What the task asks:
Transcribe all the lines below exactly. Omit the pictures.

========================

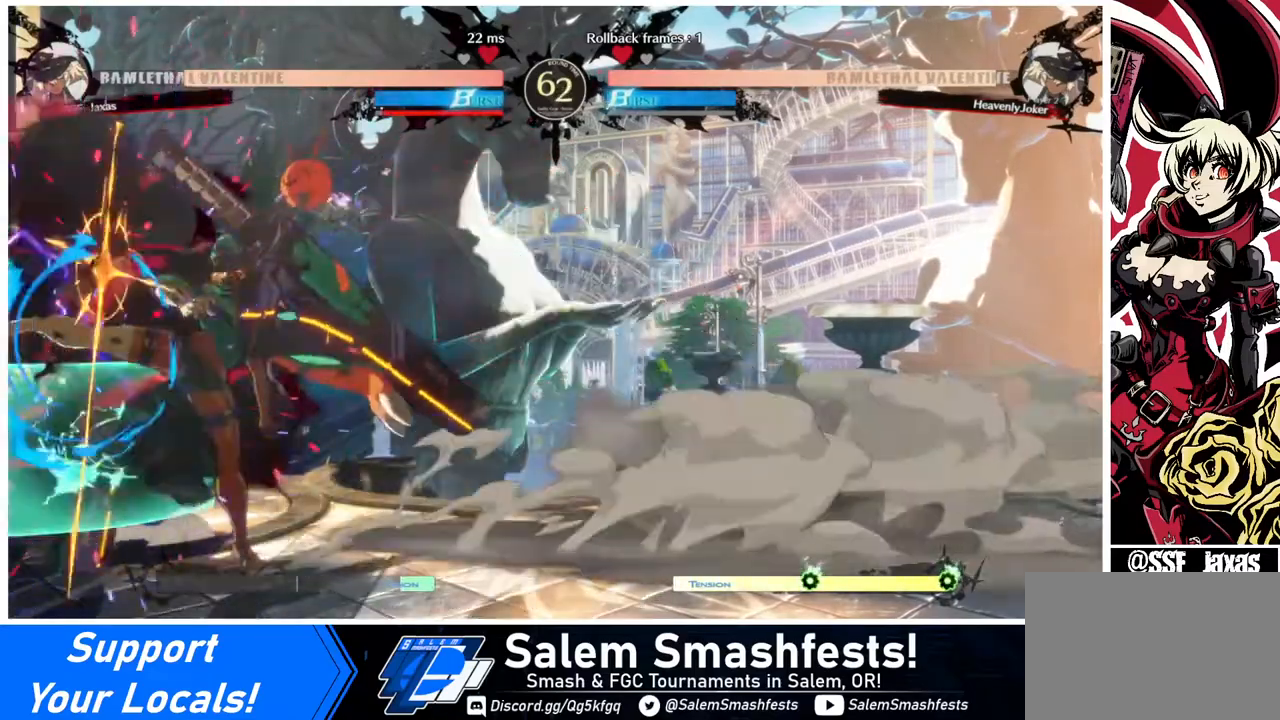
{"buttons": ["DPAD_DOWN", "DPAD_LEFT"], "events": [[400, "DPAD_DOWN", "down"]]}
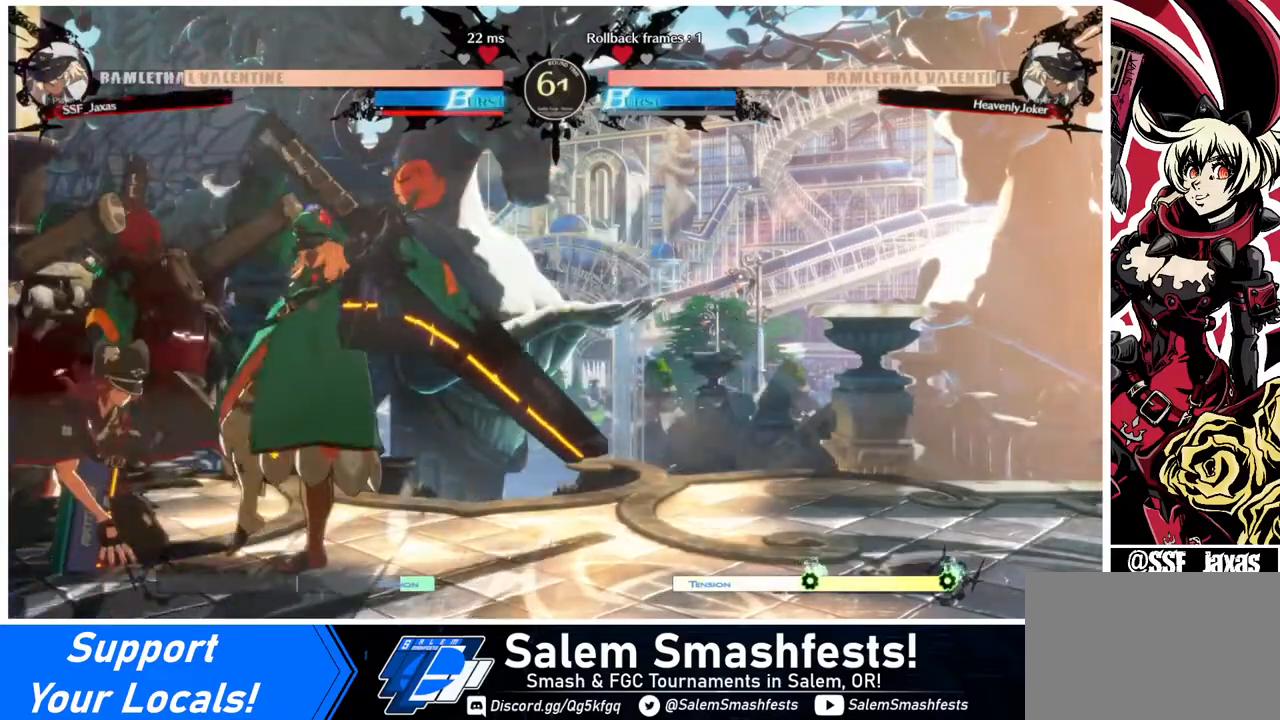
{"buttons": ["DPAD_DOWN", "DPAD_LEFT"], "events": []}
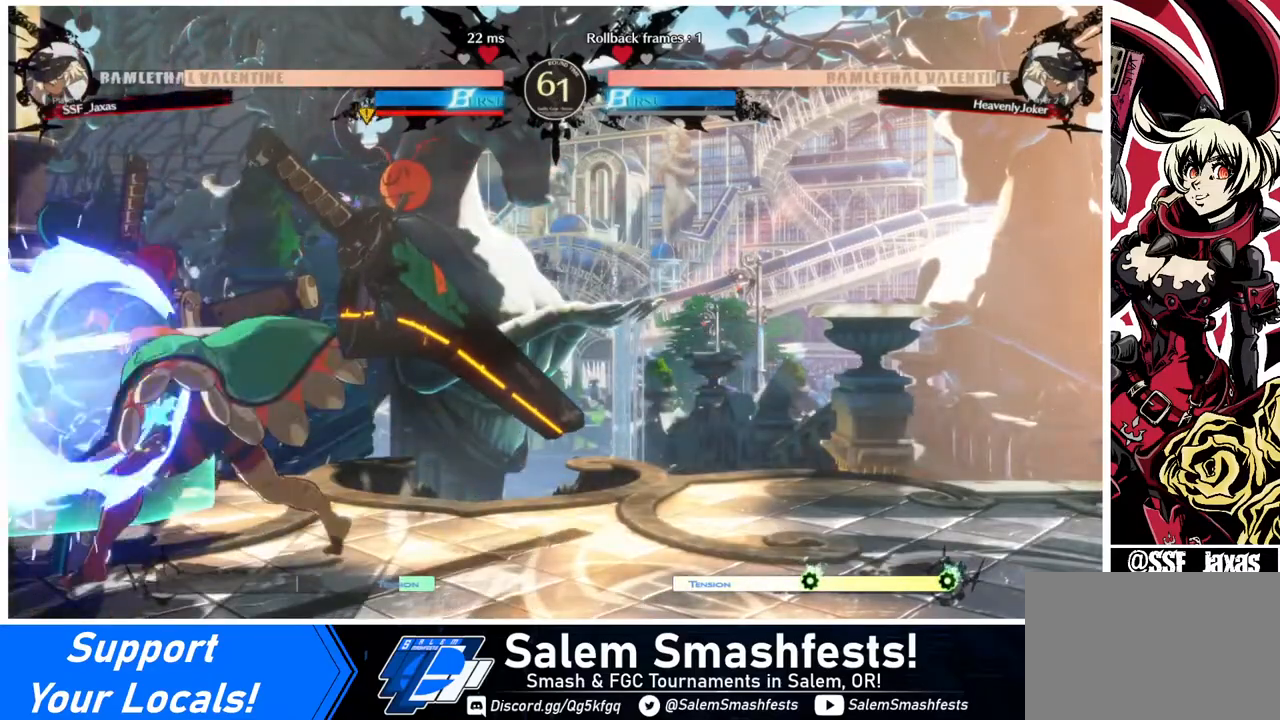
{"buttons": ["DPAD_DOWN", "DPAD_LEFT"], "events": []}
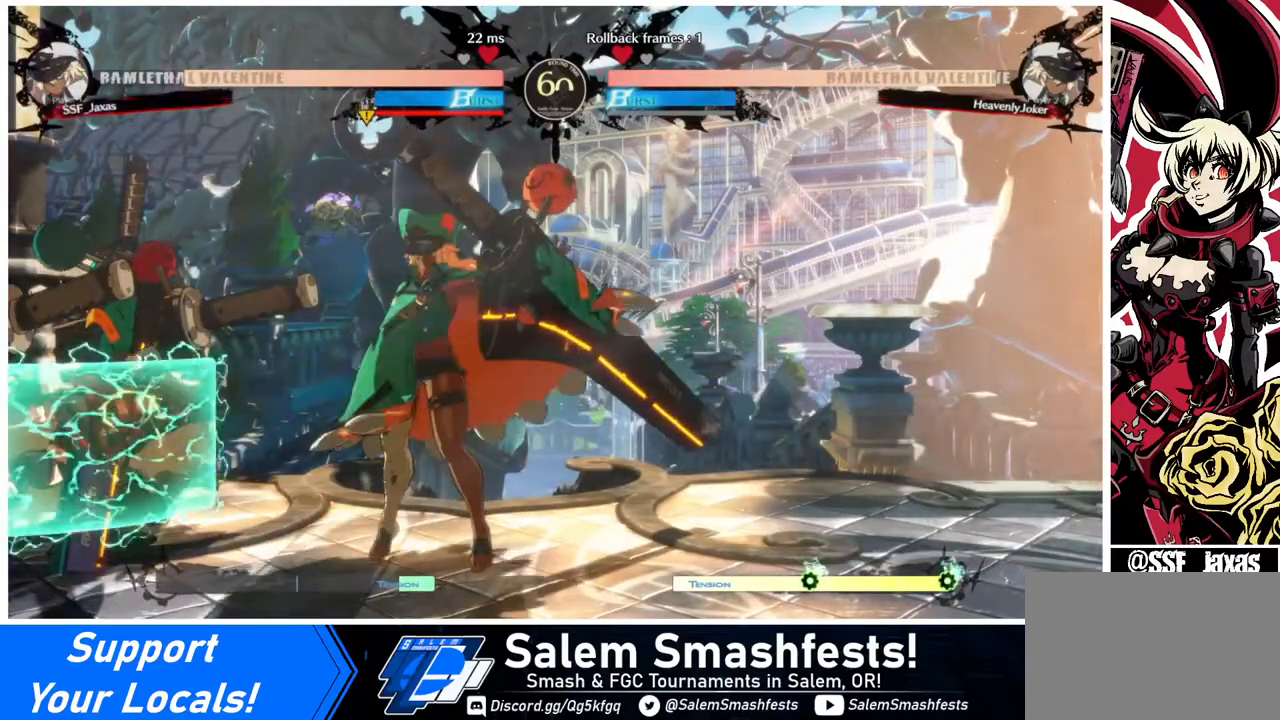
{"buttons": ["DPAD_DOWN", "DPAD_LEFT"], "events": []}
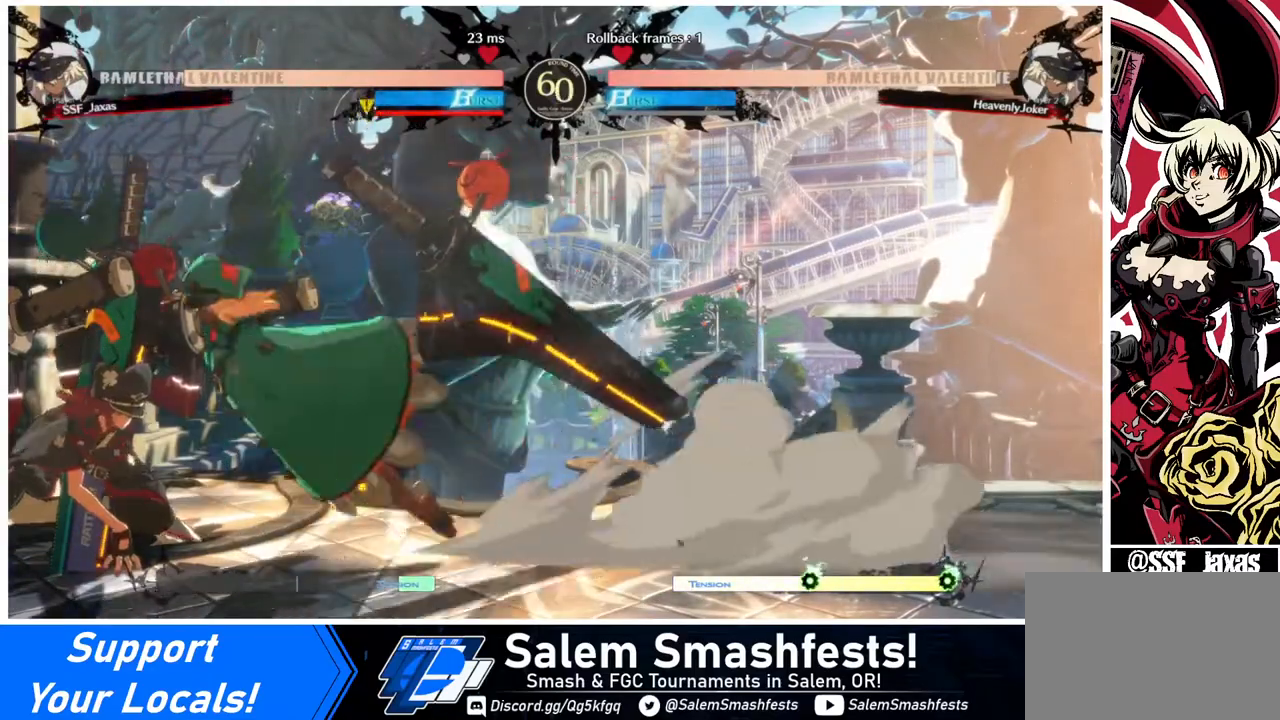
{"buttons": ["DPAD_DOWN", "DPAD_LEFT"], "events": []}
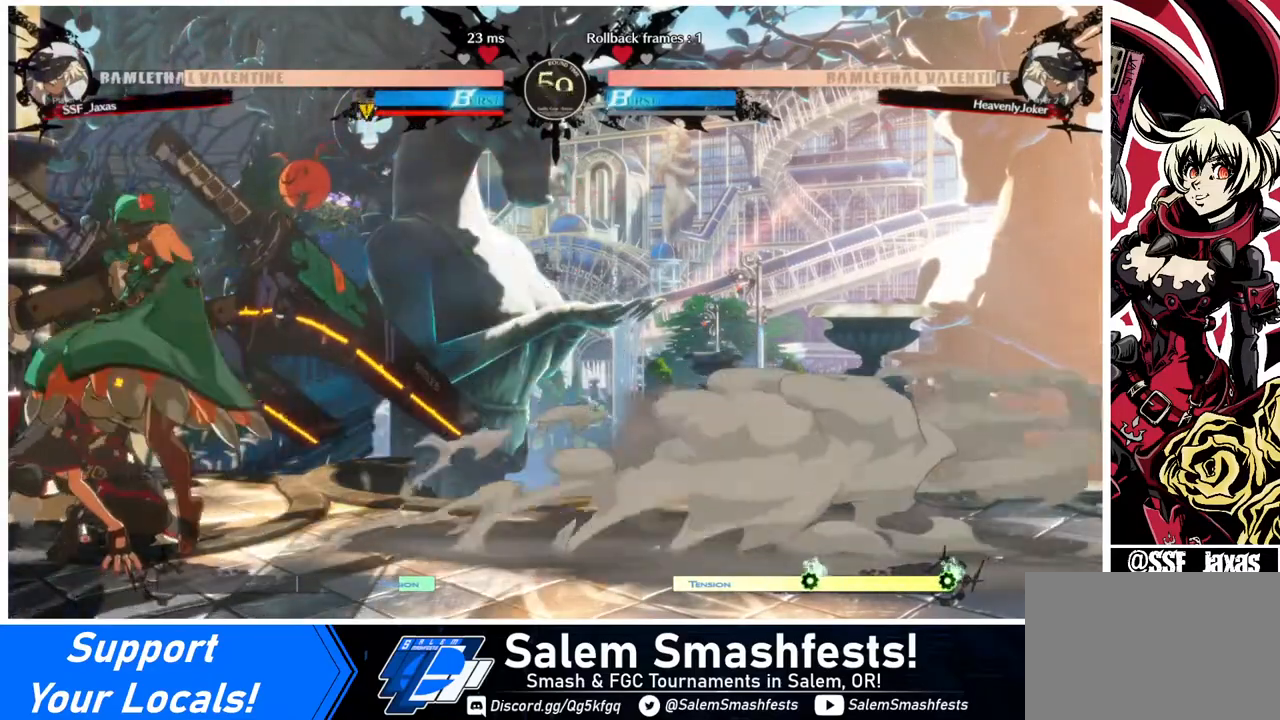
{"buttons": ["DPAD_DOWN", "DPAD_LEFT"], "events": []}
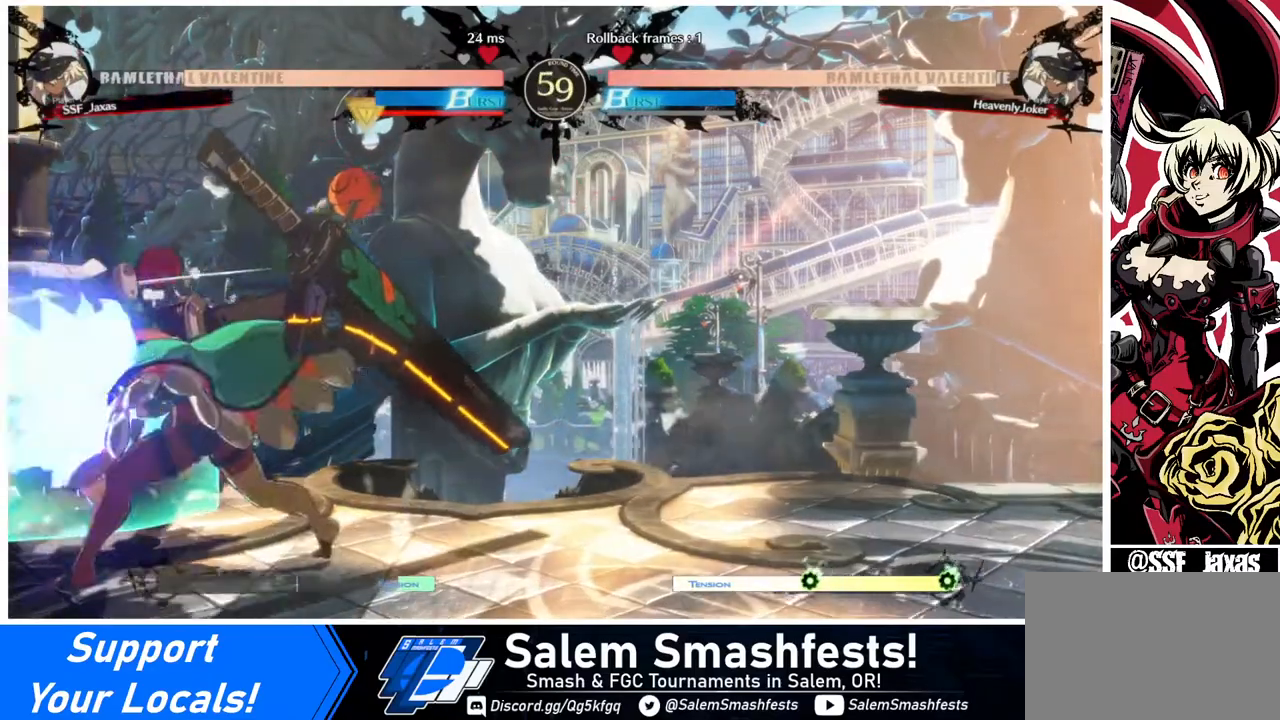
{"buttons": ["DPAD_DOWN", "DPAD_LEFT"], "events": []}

========================

Solution for this task:
{"buttons": ["DPAD_DOWN", "DPAD_LEFT"], "events": [[400, "DPAD_DOWN", "down"]]}
{"buttons": ["DPAD_DOWN", "DPAD_LEFT"], "events": []}
{"buttons": ["DPAD_DOWN", "DPAD_LEFT"], "events": []}
{"buttons": ["DPAD_DOWN", "DPAD_LEFT"], "events": []}
{"buttons": ["DPAD_DOWN", "DPAD_LEFT"], "events": []}
{"buttons": ["DPAD_DOWN", "DPAD_LEFT"], "events": []}
{"buttons": ["DPAD_DOWN", "DPAD_LEFT"], "events": []}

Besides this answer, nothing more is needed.